Choice Design

Choices are the levers of reality. To give players agency - design and present choices.

A choice is different from a test. A test can be passed or failed, while a choice is a fork in the road. A choice presents two or more options, each of which has its own costs and benefits. This makes it impossible for the chooser to select a best outcome. They must commit to an option, and accept its consequences. Situations with a clear best outcome are not choices, they're tests.

In reality, there are innumerable possible options for every choice to be made. It's not reasonable to make a plan for every single possibility.

To deliver choices, the first half of the GM's job is to reduce the number of possible options down to only the ones with the most unique, interesting consequences. Then, the second half of the GM's job is to frame those options in such a way that choosing between them feels natural in the story.

Priorities

To build choices, ask PCs questions to understand their priorities. By asking some of these questions, you can build a palette of priorities.

  • What's the main goal of your plan?
  • Does your plan have any secondary goals?
  • What factions are involved?
  • What obstacle do you want to avoid?
  • What's the deadline we're racing against?

Choice Tips

  • Grey, not black and white. Choices present trade-offs, with no outcome being a clear winner. The benefit of each option comes at a cost.
  • Mutually exclusive. You can only commit to one option of a choice. Frame choices such that committing to one option means not committing to the others.
  • Unique and impactful. Choices are meaningful forks in the road. Choosing each different option should yield unique, different outcomes.
  • Focused. Focus on a few options, rather than juggling many. Aim for most choices to be between two options at a time. This makes them simpler to understand, less work to plan, and quicker to resolve.
  • Foreshadowed. Choices are more tense when you understand the costs and benefits of the options. When possible, foreshadow the trade-offs of a choice before it must be made.
  • Unavoidable. Avoidable choices feel less urgent, and can lead to procrastination. When presenting a choice, aim for it to be unavoidable, or urgent in some way.
  • 1-2 Per Session. Too many choices is complex to manage and understand. Too few limits agency to influence the story. One good choice per plan is an excellent goal. Three per plan is a reasonable limit.

Forks

Forks are the tool to simplify and deliver choices.

A fork arranges two competing priorities:

  • Achieve the main goal.
  • Achieve the secondary goal.
  • Avoid the obstacle.
  • Meet the deadline.
  • Befriend (or appease) a faction.

Each option of the fork preserves one priority at the cost of sacrificing the other. When presented with a fork, PCs must choose one priority to sacrifice. Then, the story carries forward the consequences of that choice.

TODO: Diagram

Crafting Forks

To craft a fork, pick two remaining priorities. These are the fork's options.

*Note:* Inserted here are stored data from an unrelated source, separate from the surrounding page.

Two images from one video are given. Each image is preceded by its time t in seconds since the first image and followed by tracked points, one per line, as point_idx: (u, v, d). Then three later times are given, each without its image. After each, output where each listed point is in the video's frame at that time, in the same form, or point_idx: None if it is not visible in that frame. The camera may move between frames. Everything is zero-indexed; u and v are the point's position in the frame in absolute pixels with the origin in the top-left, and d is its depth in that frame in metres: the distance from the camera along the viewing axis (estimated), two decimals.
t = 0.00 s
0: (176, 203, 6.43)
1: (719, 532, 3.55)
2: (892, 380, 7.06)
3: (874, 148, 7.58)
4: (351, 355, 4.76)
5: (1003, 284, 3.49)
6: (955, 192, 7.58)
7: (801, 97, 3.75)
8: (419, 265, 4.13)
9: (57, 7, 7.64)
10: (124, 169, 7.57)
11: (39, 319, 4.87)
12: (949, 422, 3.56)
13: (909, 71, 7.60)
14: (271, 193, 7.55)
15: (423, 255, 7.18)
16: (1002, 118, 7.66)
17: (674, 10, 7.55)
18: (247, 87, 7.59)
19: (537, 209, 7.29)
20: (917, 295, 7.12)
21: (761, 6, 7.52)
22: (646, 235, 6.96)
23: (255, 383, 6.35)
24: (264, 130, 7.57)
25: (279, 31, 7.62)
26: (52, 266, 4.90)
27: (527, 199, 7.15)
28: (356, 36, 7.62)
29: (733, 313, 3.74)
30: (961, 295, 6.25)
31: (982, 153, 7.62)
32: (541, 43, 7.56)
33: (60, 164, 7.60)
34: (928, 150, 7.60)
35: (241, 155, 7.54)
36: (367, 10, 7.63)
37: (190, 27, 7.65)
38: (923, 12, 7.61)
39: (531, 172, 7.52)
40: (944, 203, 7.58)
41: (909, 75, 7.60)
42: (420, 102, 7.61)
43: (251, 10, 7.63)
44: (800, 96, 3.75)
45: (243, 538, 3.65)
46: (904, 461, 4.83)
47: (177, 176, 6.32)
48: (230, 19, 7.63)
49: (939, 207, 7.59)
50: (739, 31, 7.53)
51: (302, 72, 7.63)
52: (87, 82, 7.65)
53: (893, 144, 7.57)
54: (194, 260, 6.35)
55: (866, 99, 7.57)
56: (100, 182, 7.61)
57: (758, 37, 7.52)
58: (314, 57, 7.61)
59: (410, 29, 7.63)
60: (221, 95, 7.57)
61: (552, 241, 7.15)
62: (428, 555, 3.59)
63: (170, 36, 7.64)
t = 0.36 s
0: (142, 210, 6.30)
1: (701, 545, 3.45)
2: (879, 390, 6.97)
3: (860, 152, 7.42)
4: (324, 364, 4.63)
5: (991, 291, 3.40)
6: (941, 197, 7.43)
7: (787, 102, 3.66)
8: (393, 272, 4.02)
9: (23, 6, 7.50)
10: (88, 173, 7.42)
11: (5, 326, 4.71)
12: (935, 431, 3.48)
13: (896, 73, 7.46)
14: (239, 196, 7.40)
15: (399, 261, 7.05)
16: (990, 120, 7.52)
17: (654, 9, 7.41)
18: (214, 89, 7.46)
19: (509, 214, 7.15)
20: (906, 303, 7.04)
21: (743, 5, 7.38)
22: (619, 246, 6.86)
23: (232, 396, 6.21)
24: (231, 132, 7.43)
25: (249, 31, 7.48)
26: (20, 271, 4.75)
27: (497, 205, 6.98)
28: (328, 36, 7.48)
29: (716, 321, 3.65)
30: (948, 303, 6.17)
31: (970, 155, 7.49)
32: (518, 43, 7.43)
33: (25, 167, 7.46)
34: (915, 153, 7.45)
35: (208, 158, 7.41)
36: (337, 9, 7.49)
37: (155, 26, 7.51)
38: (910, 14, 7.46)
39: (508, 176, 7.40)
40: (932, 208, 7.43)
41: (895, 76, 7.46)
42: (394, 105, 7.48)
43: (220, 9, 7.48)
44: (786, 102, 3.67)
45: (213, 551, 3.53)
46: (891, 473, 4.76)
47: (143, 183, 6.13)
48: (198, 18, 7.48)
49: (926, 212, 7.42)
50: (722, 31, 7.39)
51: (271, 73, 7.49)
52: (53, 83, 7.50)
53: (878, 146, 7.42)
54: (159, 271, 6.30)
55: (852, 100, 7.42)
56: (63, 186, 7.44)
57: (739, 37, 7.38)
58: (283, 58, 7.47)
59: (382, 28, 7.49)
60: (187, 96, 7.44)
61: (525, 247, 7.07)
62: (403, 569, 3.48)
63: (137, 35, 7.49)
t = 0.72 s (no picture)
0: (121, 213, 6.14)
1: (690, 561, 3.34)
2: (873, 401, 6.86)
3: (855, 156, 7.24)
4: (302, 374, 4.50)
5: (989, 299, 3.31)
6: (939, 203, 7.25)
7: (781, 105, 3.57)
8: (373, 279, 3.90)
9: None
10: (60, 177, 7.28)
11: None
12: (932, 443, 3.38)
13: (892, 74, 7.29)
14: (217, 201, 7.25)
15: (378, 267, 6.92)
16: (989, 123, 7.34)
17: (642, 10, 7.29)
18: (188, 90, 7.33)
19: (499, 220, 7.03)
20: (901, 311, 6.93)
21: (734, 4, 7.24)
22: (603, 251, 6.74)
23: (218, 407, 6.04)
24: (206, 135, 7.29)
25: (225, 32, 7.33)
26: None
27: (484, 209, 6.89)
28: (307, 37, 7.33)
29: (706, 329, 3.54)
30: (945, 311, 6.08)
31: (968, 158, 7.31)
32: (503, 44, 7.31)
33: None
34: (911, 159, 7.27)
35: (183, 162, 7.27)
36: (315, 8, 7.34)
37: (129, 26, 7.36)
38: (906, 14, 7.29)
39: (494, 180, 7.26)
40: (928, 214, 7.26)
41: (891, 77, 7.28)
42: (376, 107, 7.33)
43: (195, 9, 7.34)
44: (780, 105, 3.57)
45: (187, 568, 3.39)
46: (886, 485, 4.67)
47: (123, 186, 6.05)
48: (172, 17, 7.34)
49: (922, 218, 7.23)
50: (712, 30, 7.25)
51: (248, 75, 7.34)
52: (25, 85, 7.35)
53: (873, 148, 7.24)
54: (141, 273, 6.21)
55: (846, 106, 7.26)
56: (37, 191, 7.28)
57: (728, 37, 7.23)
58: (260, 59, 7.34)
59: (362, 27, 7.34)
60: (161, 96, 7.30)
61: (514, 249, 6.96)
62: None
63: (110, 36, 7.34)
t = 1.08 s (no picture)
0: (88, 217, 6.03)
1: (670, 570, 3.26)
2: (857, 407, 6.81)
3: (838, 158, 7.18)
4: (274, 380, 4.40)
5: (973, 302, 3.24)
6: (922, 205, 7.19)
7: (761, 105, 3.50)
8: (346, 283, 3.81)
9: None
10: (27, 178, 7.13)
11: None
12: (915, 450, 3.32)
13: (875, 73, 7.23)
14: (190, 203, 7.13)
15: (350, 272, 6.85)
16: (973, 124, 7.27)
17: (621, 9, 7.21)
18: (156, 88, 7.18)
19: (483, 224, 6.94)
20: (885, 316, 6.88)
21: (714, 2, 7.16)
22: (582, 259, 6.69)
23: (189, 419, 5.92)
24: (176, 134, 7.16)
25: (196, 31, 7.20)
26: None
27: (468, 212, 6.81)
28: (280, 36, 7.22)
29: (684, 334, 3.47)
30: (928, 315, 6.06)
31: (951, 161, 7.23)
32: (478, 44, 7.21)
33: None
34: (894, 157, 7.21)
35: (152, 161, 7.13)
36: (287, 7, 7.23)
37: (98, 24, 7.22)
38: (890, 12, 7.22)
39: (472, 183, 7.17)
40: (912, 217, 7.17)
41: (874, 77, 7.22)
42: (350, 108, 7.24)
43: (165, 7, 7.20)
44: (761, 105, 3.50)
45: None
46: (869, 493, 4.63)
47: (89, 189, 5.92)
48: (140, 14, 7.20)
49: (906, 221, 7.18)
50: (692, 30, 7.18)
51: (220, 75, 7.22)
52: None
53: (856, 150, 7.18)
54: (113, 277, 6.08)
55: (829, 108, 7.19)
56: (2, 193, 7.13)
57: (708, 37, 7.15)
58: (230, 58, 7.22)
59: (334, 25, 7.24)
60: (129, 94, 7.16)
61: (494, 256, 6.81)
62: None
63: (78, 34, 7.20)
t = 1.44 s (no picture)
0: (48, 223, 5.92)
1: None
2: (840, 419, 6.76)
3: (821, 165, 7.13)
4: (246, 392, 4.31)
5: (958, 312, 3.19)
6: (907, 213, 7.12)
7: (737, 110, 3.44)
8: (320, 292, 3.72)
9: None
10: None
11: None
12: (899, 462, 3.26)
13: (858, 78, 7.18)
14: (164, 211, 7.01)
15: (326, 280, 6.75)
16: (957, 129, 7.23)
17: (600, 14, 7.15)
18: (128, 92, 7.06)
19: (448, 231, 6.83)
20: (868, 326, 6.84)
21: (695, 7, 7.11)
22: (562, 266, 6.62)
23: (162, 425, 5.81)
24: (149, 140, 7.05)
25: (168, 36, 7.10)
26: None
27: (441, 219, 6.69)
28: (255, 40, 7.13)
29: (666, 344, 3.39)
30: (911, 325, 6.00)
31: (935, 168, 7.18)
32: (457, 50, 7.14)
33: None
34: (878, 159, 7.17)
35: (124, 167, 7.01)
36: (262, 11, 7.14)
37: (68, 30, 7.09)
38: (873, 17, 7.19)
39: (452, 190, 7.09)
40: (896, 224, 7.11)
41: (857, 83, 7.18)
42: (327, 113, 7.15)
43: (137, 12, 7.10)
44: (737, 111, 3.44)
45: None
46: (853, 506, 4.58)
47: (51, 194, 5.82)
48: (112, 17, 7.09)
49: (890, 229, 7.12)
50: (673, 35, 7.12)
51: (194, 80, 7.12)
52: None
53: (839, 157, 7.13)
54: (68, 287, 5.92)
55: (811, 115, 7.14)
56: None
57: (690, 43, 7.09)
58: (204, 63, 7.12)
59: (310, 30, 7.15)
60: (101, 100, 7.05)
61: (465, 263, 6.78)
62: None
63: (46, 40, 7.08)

For each option of the fork, envision a situation which would cost the other option's priority.

Then, envision the fork - a physical or rhetorical situation where PCs must choose only one of the two options.

Physical fork. Physical forks pressure PCs with the fact that they can't be in two places at once. They are literal forks in the road.

Take the long, safe way, or the quick, dangerous way?Save the dying victim, or chase the fleeing thief?

Rhetorical fork. Rhetorical forks pressure PCs to choose between people, beliefs, goals, and ideas. They are figurative forks in the road, usually prompted by an NPC or a situation which requires a decision.

Will you marry the Prince, uniting the kingdoms? Or will you run away with your lover, plunging the realm further in war?

Don't overthink choices. Physical forks are simple, so they're a good place to start. Once you're comfortable with physical forks, draw on PC and NPC motivations to craft rhetorical forks. Any plan with two competing factions also offers a simple rhetorical fork - which of the factions will PCs support?

When designing forks, consider how to make the choice natural and unavoidable. This isn't easy, and requires some creativity.

If it's challenging to present a fork naturally - consider presenting it between scenes. Then, players still get to make a choice, and the group can work it into the story together in the next scene.

Presenting Choices

When foreshadowing or presenting choices, remember to focus your efforts on contrasting the costs. It's simpler for players to understand that they are choosing between a single priority that they will lose, than it is to understand choosing between multiple priorities that they will preserve or gain.

If we choose 1st option, we will sacrifice cost / priority a.If we choose 2nd option, we will sacrifice cost / priority b.

To frame a choice, present the two options of a fork through the story. Qualify each option with what it will cost.

Fail Secondary Goal

Doing this, we won't be able to achieve SECONDARY GOAL.

Offend Faction

FACTION won't like this.

Face Obstacle

_Doing this, we'll need to face OBSTACLE.

Miss Deadline

_This will take a lot of time, and we'll be late for DEADLINE.